### PROBLEM DESCRIPTION
How would you continue the supplied passage on ELOVL5 and IGFBP6 in breast cancer cells from the point where it stops?

### SUPPLIED PASSAGE

The role of ELOVL5 and IGFBP6 genes in modulating the sensitivity of breast cancer cells to ferroptosis
Researchers from the Faculty of Biology and Biotechnology at the Higher School of Economics conducted a joint study with colleagues from National Medical Research Radiological Centre of the Ministry of Health of the Russian Federation, Center for Digital Biodesign and Personalized Health Care (Sechenov University) and Institute of Bioorganic Chemistry of the Russian Academy of Sciences, dedicated to the study of the link between low expression of the IGFBP6, ELOVL5 genes and lipid metabolism in breast cancer cells. The results of the study will be published in the journal Frontiers in Molecular Biosciences.
Breast cancer recurrence is one of the key barriers to successful cancer treatment. Previously, HSE scientists showed that low expression of the ELOVL5 and IGFBP6 genes in malignant tumor tissues of the breast is associated with a poor prognosis. Moreover, the ELOVL5 gene is directly involved in the elongation of polyunsaturated fatty acids (PUFAs), which are believed to play an important role in the metabolism of cancer cells. In this regard, in a new study, biologists focused their work on changes in lipid metabolism in breast cancer cells with reduced expression of either the ELOVL5 or IGFBP6 gene.

[Saved entries]
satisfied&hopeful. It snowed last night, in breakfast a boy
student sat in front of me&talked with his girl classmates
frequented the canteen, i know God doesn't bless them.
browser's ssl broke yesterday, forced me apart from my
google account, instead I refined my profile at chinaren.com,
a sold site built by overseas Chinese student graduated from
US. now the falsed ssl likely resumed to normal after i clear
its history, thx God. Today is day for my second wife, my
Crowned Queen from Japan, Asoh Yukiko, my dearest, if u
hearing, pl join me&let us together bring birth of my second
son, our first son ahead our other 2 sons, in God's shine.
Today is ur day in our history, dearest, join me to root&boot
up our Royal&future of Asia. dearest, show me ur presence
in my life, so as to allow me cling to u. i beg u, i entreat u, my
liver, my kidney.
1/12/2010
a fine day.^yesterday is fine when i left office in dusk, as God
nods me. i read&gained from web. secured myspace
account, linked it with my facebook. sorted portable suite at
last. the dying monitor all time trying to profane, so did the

### EXERCISE RESULT
To do this, the study used MDA-MB-231 cells with a stable knockdown of the ELOVL5 or IGFBP6 genes. Gene expression was assessed using transcriptomic and proteomic analysis, as well as using real-time PCR. The content of individual fatty acids in the cells was measured using HPLC-MS. HPLC was used to analyze the absorption kinetics of PUFAs. Cell viability was measured by the MTS test. Flow cytometry was used to measure the apoptosis activation, fluorescence microscopy was used to assess ROS accumulation and lipid droplet formation. Glutathione peroxidase activity was measured by colorimetric assay.
As a result of this study, the scientists found that knocking down the IGFBP6 gene resulted in significant changes in the fatty acid profile in cells and in the expression of many genes associated with lipid metabolism. Some PUFAs are known to inhibit proliferation and cause cancer cell death, so the researchers also tested the response of cells to individual PUFAs and to combinations of docosahexaenoic acid (DHA, n3 PUFA) with standard chemotherapy drugs. The data obtained indicate that extrinsic PUFAs cause cell death by activating ferroptosis, an iron-dependent mechanism of cell death during excessive lipid peroxidation. Moreover, both knockdowns (ELOVL5 and IGFBP6) were found to increase the sensitivity of cells to ferroptosis, probably due to a significant decrease in the activity of the antioxidant enzyme GPX4. Also, the addition of DHA to widely used chemotherapy drugs significantly enhanced their effect, especially against cells with low expression of the IGFBP6 gene.
Thus, the results of this study showed that in breast cancer the inclusion of PUFAs in the treatment regimen for patients with low expression of the IGFBP6 and ELOVL5 genes can be potentially beneficial and deserves to be tested in a clinical setting.